_TASK GOAL:_ Only one stretch of the data below is wanted: the lines starting at the one with "32: (358, 122, 20.18)" and ending at the one with "38: (477, 154, 8.36)", both included, given again exactly.

Recorded data:
________

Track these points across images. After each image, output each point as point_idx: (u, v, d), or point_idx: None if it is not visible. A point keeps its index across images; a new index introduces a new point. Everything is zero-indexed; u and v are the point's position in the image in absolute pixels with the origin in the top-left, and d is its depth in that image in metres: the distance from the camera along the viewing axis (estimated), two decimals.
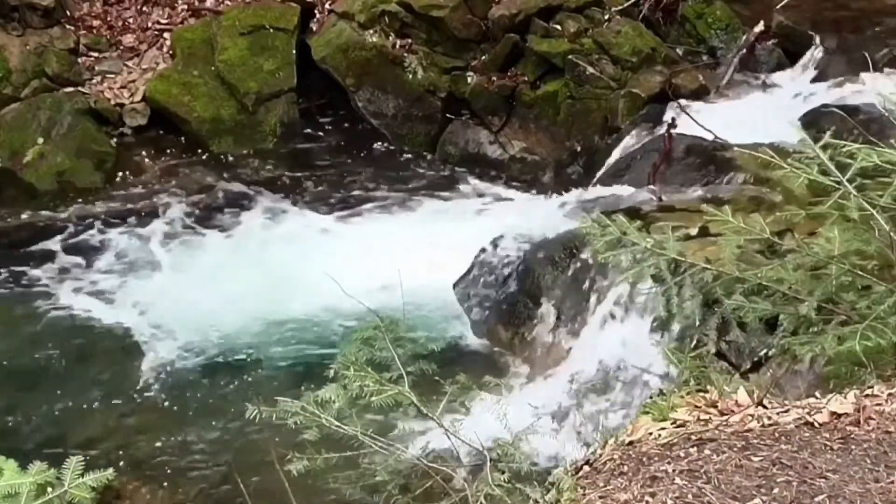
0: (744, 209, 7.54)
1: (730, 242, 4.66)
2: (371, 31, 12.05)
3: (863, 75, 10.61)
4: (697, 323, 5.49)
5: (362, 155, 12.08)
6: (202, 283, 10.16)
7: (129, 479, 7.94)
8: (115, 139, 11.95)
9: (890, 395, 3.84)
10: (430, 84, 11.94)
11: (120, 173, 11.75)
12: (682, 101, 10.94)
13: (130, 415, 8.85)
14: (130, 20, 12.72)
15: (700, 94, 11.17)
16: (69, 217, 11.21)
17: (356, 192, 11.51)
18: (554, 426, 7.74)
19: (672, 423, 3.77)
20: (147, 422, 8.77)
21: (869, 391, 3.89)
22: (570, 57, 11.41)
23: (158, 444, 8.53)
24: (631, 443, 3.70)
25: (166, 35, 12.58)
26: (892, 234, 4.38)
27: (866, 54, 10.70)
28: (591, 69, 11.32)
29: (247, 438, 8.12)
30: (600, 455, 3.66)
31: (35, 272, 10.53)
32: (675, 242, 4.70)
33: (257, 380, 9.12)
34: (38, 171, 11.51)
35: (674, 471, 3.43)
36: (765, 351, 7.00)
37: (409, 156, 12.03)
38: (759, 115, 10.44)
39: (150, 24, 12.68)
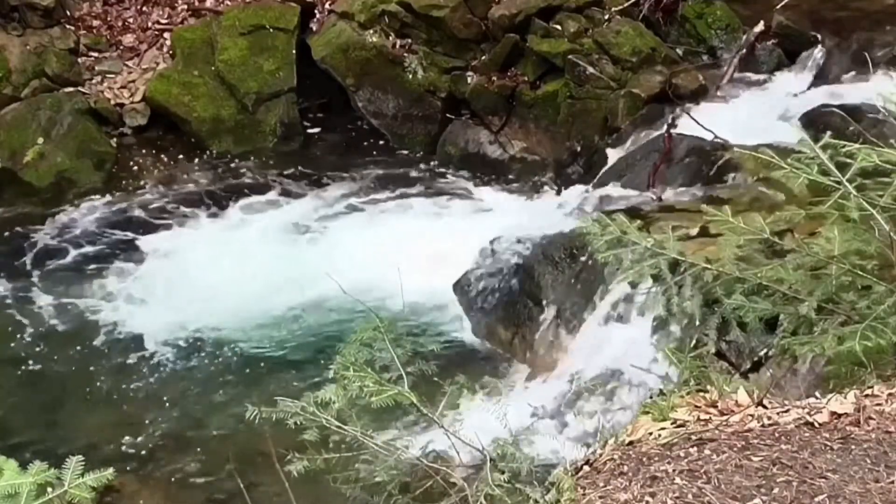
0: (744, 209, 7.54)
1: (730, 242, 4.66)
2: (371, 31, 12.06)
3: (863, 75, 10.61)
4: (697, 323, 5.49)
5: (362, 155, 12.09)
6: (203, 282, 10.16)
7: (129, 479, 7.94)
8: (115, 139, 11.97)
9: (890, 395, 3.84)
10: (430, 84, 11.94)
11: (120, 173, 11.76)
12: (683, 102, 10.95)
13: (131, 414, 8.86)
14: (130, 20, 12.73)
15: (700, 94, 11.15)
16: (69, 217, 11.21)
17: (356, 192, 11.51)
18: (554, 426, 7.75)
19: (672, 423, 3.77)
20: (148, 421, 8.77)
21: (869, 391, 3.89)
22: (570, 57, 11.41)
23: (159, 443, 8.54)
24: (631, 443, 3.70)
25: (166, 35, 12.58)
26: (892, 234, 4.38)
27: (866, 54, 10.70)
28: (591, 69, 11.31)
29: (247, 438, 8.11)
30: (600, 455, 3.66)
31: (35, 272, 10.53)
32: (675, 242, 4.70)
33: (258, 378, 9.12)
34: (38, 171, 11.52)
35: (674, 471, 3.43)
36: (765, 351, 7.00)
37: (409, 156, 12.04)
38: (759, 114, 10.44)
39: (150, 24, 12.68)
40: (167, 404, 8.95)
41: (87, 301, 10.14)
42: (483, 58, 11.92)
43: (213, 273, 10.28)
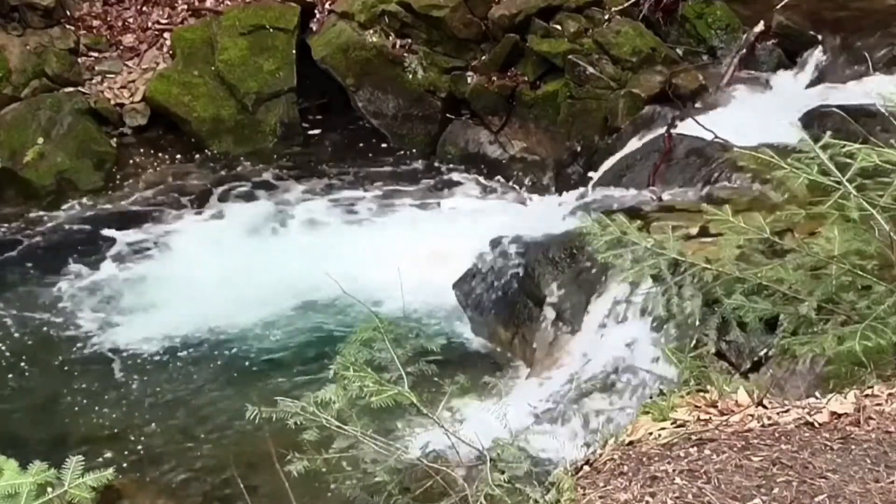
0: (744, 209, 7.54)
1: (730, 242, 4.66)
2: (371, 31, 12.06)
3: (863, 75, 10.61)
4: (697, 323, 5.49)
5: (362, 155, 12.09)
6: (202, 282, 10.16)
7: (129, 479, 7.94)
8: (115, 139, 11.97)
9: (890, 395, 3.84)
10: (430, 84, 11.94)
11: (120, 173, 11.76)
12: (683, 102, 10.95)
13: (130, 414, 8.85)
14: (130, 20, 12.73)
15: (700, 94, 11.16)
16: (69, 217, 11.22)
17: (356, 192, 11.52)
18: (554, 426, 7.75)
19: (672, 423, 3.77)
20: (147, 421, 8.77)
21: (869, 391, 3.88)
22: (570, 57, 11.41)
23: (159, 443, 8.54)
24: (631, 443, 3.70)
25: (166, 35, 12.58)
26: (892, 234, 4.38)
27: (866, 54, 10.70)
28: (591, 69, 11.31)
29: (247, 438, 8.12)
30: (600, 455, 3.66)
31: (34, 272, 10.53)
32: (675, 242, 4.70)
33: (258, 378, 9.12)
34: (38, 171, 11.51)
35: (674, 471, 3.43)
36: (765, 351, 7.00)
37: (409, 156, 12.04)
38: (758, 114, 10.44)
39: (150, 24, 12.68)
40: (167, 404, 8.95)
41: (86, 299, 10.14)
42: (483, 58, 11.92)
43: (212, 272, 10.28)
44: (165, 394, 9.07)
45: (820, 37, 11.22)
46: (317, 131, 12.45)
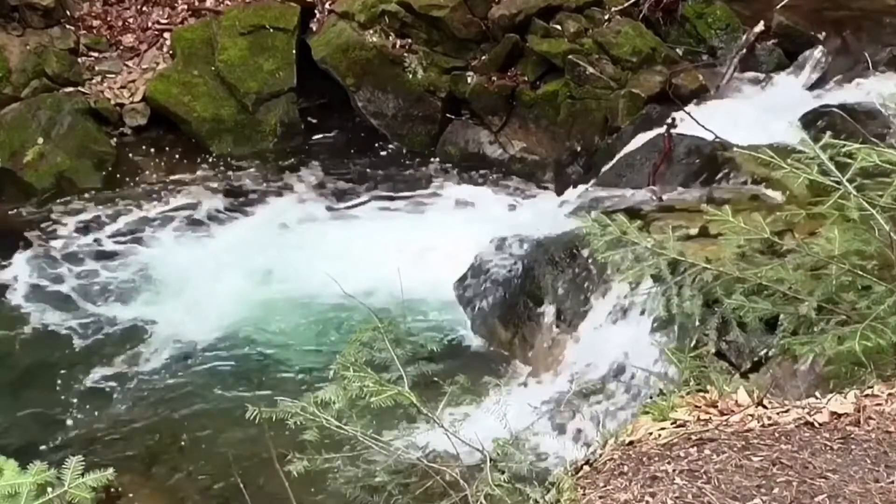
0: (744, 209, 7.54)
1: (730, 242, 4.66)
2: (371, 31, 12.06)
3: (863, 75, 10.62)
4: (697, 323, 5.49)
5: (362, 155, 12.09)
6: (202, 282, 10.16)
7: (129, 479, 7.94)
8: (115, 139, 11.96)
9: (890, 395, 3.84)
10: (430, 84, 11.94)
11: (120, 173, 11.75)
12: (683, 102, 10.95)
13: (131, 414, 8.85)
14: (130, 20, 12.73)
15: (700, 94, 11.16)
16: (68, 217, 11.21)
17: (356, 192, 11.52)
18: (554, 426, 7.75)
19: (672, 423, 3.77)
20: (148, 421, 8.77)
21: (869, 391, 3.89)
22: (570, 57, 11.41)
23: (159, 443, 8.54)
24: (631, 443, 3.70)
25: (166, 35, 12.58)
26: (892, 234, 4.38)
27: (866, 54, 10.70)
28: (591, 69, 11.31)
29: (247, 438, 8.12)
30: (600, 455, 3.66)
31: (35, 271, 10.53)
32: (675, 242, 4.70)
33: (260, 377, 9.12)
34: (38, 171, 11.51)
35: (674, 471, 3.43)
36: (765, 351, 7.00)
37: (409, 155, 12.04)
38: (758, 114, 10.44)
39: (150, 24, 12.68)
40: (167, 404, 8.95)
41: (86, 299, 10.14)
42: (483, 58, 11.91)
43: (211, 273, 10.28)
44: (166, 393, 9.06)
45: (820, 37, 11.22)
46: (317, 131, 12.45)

________

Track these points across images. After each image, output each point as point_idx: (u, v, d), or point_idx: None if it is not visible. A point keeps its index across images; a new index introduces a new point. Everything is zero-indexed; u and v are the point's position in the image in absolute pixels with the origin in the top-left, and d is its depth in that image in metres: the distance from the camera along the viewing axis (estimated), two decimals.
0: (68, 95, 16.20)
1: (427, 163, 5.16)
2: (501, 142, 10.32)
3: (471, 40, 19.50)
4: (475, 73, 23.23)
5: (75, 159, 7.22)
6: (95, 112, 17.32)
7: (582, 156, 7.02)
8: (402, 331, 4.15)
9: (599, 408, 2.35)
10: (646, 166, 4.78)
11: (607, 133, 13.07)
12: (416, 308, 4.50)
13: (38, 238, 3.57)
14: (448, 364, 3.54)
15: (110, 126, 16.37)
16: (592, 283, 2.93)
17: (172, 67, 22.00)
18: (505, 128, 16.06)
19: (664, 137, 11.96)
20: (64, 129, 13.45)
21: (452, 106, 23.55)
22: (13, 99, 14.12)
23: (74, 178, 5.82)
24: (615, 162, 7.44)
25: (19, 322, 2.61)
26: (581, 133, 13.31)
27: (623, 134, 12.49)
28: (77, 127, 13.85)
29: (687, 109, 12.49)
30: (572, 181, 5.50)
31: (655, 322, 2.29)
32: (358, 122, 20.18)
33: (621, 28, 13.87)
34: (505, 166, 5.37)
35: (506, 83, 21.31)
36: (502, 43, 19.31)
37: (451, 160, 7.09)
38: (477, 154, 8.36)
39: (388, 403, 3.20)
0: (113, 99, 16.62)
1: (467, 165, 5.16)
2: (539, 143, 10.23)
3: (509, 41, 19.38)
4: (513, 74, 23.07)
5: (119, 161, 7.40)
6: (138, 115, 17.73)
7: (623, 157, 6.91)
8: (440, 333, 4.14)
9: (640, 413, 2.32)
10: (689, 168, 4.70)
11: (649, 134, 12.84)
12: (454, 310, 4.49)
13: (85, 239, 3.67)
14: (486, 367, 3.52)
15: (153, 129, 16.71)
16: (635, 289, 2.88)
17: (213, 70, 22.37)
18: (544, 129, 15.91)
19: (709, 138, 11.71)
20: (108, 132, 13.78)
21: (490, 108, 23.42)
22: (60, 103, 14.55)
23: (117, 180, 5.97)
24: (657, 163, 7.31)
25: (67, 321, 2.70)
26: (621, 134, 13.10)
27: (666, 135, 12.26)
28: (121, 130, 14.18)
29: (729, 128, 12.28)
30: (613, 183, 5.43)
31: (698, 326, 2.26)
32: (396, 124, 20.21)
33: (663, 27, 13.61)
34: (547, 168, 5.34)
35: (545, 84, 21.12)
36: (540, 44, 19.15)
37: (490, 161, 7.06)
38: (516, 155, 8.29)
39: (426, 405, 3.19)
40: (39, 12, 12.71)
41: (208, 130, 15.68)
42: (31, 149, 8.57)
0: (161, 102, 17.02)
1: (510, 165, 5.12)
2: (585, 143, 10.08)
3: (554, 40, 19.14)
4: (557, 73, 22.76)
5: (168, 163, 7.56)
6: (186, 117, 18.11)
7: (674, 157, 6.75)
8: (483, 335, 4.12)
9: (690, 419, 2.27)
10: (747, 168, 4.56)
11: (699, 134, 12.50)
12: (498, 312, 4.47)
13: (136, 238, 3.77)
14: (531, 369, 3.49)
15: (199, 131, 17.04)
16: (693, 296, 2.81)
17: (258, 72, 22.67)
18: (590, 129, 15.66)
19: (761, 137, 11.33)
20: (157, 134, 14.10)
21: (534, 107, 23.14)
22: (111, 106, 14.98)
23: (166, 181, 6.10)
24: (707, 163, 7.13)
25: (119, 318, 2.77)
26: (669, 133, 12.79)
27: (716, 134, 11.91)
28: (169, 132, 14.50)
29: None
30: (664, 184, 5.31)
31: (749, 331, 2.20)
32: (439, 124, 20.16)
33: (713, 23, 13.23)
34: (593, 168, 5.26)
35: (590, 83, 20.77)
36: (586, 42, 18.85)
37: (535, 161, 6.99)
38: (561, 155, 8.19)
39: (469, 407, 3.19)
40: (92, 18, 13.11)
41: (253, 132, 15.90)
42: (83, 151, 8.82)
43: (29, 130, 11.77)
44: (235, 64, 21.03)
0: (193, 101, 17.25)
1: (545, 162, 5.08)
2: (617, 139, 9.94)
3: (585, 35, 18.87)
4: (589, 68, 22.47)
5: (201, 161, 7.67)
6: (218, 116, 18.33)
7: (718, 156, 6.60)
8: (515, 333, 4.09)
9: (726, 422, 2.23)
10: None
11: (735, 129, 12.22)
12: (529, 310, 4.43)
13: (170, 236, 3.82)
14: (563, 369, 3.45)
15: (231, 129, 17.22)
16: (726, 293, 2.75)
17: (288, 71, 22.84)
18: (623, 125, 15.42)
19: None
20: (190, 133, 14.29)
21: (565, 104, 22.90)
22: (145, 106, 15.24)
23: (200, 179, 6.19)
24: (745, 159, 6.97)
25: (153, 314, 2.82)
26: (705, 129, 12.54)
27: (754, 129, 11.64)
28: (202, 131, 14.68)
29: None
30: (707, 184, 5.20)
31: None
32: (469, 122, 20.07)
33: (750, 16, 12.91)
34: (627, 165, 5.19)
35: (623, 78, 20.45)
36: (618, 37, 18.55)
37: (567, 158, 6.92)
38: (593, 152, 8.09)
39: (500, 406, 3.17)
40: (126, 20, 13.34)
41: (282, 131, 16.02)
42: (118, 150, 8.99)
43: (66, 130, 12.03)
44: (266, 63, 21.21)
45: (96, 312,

________

_ANSWER BELOW:_
32: (358, 122, 20.18)
33: (621, 28, 13.87)
34: (505, 166, 5.37)
35: (506, 83, 21.31)
36: (502, 43, 19.31)
37: (451, 160, 7.09)
38: (477, 154, 8.36)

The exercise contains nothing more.